The Maigret novels are consistently good, but I can’t say I’ve ever been truly blown away by one. The same holds true for this installment, but it did manage to grab my attention from page one and keep me hooked all the way through. Simenon avoids cliché potboiler conventions in favor of a more realistic detective procedural. You won’t find any shootouts, chase scenes, or gratuitous action sequences, but the mystery is sufficiently mysterious and intellectually challenging. This book doesn’t follow the typical genre template with a big shocking reveal at the end. Simenon is not concerned so much with creating nail-biting suspense as he is with examining the psychology of crime—why people kill and what it does to them. Despite the fact that this book was written over 40 years ago—and we’ve seen a lot of killers in literature and film over the past four decades—this tale of murder is still fresh and original. Even the savviest of today’s thriller junkies have rarely seen the interplay between cop and killer rendered so sensitively as this. The ending is quite moving, but like many a good Simenon novel it doesn’t inspire shock or surprise so much as it does a deep pathos and an unsettling discomfort.

In the other Maigret novels I’ve read, Madame Maigret has been almost entirely absent, but in this one Maigret goes home to his wife every night, and she’s a constant presence in the story. This gives the reader a closer look into the human side of the detective that is welcome and refreshing. Maigret also interacts with his subordinate detectives in a much more amiable manner than I’ve seen in the past. In this novel he seems to have mellowed with age and become less of a curmudgeon.

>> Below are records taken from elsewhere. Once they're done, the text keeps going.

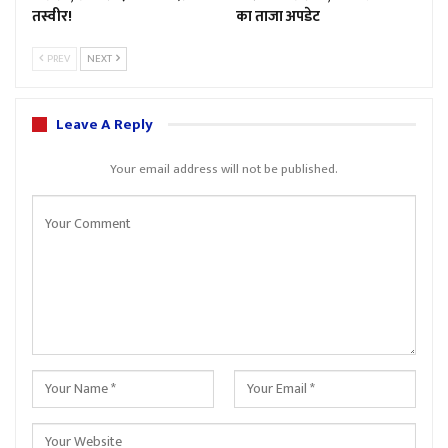
तस्वीर!
का ताजा अपडेट
PREV
NEXT
Leave A Reply
Your email address will not be published.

Any fan of the Maigret books should definitely read Maigret and the Killer. Even though this one takes place pretty late in the game, I would also recommend it as an introduction to Maigret for those who have never read Simenon’s work. It aptly demonstrates the author’s mastery of the detective story, while also serving as an example of what separates his mysteries from those of more conventional writers in the genre.